P.L Nous souhaitons nous renforcer sur deux axes. Le premier concerne la pré-maturation de projets. Quand les TRL sont bas, comme au CNRS, il faut soutenir les POC très en amont, au niveau des laboratoires. Depuis 4 ans, l’institut a mis en place un programme de soutien à la pré maturation qui a permis de financer plus de 30 projets potentiellement innovants. Nous avons mis en place un appel à projets de pré maturation avec la Satt Ouest Valorisation en 2019 et comptons étendre ce concept d’appel à projets conjoints avec d’autres Satt sur nos domaines d’innovation en agriculture, en alimentation et en l’environnement . Nous avons mis des moyens dans la pré-maturation (3M€ depuis 4 ans).
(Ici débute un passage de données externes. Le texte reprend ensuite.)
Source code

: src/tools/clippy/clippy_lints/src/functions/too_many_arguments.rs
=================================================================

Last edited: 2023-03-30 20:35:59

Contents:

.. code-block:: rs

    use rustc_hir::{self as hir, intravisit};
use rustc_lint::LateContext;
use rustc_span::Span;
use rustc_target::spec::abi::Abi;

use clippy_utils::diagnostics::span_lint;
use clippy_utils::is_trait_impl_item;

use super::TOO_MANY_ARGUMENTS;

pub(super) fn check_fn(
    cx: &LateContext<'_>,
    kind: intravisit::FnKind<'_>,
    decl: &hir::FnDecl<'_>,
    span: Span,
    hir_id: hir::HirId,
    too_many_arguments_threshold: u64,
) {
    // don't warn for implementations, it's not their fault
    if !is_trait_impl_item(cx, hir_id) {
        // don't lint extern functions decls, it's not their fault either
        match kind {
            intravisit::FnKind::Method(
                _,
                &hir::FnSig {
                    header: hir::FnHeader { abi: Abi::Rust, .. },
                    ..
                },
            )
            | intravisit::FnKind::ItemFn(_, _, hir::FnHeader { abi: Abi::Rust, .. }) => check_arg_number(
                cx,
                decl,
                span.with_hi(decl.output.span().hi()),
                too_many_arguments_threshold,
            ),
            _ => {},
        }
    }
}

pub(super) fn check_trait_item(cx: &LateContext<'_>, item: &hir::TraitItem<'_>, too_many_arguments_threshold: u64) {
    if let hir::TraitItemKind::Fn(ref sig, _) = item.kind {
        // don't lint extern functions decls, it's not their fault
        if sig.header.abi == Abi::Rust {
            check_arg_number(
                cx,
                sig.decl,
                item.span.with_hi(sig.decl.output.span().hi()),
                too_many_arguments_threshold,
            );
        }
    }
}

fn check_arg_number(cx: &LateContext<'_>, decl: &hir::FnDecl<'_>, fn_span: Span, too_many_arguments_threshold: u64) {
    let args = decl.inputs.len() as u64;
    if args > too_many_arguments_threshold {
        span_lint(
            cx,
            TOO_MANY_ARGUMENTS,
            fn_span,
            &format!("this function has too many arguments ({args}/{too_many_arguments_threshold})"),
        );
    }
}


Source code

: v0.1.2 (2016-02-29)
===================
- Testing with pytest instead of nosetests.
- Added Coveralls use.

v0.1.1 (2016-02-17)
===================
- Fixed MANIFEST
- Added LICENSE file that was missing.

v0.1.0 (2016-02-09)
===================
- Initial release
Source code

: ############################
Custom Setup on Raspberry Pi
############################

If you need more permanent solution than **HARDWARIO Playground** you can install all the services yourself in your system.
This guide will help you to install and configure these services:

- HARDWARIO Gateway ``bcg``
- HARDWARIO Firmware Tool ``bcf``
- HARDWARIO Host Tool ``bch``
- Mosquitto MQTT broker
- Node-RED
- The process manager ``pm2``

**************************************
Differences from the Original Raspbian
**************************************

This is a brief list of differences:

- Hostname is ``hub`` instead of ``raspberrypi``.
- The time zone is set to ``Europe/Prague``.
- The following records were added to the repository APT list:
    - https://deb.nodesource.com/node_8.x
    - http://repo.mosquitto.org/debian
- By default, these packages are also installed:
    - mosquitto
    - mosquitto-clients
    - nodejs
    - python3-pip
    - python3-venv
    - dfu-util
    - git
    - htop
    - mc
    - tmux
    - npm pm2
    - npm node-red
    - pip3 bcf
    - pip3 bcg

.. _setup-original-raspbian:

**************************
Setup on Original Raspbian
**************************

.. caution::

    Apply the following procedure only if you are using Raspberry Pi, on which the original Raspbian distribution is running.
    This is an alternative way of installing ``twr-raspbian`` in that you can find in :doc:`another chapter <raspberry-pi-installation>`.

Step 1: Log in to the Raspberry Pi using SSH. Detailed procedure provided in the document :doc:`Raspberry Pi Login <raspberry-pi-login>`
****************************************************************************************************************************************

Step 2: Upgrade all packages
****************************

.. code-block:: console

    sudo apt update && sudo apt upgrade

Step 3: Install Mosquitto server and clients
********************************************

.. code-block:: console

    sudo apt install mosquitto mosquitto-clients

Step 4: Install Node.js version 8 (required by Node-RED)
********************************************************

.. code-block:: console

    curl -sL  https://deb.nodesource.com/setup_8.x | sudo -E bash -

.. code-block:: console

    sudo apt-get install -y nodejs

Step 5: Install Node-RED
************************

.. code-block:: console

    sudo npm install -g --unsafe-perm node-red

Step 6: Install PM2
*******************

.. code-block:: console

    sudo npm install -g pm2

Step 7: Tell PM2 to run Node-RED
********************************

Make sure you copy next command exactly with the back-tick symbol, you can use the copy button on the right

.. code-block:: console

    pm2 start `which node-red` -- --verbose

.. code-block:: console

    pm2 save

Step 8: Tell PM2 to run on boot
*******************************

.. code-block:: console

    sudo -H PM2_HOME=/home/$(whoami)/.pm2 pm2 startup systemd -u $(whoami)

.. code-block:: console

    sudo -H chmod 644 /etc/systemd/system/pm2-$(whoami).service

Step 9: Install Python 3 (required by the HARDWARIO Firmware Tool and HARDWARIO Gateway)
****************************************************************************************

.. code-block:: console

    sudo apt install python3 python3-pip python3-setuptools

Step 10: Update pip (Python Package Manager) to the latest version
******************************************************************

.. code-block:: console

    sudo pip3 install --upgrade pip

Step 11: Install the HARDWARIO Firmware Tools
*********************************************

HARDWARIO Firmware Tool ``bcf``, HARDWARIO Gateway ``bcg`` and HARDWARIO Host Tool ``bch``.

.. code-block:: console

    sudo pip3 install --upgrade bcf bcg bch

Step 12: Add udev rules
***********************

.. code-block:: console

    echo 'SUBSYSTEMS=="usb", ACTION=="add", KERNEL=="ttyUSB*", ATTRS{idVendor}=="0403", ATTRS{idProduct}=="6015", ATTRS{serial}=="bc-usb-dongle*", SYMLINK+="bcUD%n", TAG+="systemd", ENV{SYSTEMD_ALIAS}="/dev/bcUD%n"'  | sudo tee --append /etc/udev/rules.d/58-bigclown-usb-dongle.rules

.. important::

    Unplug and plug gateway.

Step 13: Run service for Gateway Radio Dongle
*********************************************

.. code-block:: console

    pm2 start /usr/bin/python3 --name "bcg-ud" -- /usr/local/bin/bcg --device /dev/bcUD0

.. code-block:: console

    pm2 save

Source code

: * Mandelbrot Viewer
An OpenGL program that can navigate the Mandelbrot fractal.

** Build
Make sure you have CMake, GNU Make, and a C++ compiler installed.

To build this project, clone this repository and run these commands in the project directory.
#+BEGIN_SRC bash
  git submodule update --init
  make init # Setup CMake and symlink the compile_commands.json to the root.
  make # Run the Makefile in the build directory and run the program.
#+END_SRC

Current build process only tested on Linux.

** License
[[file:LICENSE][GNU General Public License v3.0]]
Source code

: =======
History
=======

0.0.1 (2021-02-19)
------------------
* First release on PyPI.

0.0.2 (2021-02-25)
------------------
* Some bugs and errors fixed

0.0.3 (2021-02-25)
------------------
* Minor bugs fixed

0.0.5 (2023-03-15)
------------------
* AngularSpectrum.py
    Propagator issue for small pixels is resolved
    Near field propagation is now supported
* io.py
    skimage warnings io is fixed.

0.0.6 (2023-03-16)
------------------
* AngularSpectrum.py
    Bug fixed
Le deuxième axe est l’accompagnement à la création d’entreprises. Nous voulons encourager les doctorants et post doctorants de nos laboratoires à créer des start-ups. C’est un bon moyen de faire du transfert de technologies. Nous travaillons plus largement à sensibiliser les chercheurs à l’entreprenariat, par exemple en organisant des journées sur le thème de la création d’entreprise les « flashs parcours entreprenariat » avec les écoles d’ingénieurs, les SATT, et les pôles de compétitivité. Nous organisons également une session sur le partenariat de recherche et la création d’entreprise au Salon de l’agriculture cette année.
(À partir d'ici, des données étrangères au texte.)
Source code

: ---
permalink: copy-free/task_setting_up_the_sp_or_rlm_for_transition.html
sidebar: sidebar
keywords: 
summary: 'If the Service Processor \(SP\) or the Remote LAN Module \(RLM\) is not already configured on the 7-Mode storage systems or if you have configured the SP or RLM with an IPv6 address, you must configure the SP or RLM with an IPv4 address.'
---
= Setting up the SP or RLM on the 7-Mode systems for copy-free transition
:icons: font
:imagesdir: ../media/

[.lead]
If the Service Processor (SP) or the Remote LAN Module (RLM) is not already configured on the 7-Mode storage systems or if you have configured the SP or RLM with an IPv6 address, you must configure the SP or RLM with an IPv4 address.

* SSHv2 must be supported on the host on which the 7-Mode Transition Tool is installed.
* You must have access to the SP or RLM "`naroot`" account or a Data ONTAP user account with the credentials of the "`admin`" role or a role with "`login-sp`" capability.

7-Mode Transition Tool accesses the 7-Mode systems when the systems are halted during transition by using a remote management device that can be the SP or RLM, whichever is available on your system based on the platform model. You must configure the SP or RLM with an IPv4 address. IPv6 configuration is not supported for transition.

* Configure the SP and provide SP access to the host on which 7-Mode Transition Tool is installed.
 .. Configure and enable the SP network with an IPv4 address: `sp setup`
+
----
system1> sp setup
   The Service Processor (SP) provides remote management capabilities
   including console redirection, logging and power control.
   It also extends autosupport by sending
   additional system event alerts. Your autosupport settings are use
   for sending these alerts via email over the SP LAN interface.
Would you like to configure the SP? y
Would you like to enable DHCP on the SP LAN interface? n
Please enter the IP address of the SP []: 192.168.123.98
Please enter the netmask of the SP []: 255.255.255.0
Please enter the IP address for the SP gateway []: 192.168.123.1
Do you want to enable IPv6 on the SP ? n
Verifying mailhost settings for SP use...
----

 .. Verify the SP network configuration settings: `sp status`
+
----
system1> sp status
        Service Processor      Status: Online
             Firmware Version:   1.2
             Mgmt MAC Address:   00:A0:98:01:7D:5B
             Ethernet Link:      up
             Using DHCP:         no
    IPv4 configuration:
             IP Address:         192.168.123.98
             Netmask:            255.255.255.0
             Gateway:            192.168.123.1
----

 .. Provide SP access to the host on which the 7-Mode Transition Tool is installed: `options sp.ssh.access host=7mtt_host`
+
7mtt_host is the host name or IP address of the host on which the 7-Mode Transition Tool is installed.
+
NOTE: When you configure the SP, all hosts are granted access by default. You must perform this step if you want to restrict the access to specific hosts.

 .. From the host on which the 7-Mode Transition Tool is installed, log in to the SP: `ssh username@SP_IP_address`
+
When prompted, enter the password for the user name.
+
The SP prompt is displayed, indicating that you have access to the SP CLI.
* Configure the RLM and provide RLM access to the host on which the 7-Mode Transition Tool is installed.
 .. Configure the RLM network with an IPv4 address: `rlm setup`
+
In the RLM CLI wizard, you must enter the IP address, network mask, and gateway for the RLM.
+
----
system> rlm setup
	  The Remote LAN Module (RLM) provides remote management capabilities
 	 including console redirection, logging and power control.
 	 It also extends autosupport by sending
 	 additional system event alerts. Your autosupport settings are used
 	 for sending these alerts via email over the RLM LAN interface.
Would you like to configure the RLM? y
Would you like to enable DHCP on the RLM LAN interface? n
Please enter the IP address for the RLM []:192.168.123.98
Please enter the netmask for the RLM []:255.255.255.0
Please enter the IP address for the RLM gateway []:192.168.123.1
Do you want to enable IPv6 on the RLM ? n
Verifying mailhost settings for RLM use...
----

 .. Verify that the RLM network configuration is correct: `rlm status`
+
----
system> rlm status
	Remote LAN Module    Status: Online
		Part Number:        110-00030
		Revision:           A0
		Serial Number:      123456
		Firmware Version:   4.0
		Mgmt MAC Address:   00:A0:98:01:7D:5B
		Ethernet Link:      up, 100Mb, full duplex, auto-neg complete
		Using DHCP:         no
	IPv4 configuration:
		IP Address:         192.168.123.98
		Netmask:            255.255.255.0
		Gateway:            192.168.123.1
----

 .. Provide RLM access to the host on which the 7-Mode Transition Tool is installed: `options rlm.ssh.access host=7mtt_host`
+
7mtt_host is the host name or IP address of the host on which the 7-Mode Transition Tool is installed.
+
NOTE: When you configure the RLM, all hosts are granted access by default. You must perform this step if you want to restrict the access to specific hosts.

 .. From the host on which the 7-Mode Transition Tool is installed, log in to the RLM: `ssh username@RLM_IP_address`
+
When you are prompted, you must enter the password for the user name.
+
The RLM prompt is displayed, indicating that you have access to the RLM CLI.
Quels sont les partenaires d’INRAE dans sa stratégie de valorisation ?
P.L. Dans notre accompagnement des chercheurs à créer leur start-up, nous collaborons étroitement avec les écoles d’ingénieurs en agronomie, les SATT, les pôles de compétitivité et et Bpifrance. INRAE est une organisation décentralisée, avec des actions de soutien à l’innovation au niveau régional en collaboration, notamment avec les pôles de compétitivité (IAR, Vitagora, Valorial, Végépolys, Agri Sud-Ouest Innovation…), les incubateurs régionaux (Incuballiance, Incubateur Lorain, Impulse…) et les Satt. Nous voulons aussi collaborer avec l’Inria sur l’agriculture numérique.
Propos recueillis par Florent Detroy
*Les Instituts Carnot.
Les Instituts Carnot sont des structures de recherche publique, labélisées par le ministère de la recherche, et destinés à favoriser les collaborations public/privé. Ils regroupent plusieurs laboratoires travaillant sur un même domaine de recherche au plan national. Ces structures sont financées par un abondement financier, du montant des contrats de recherche signés avec les entreprises. Il existe 38 Instituts actuellement.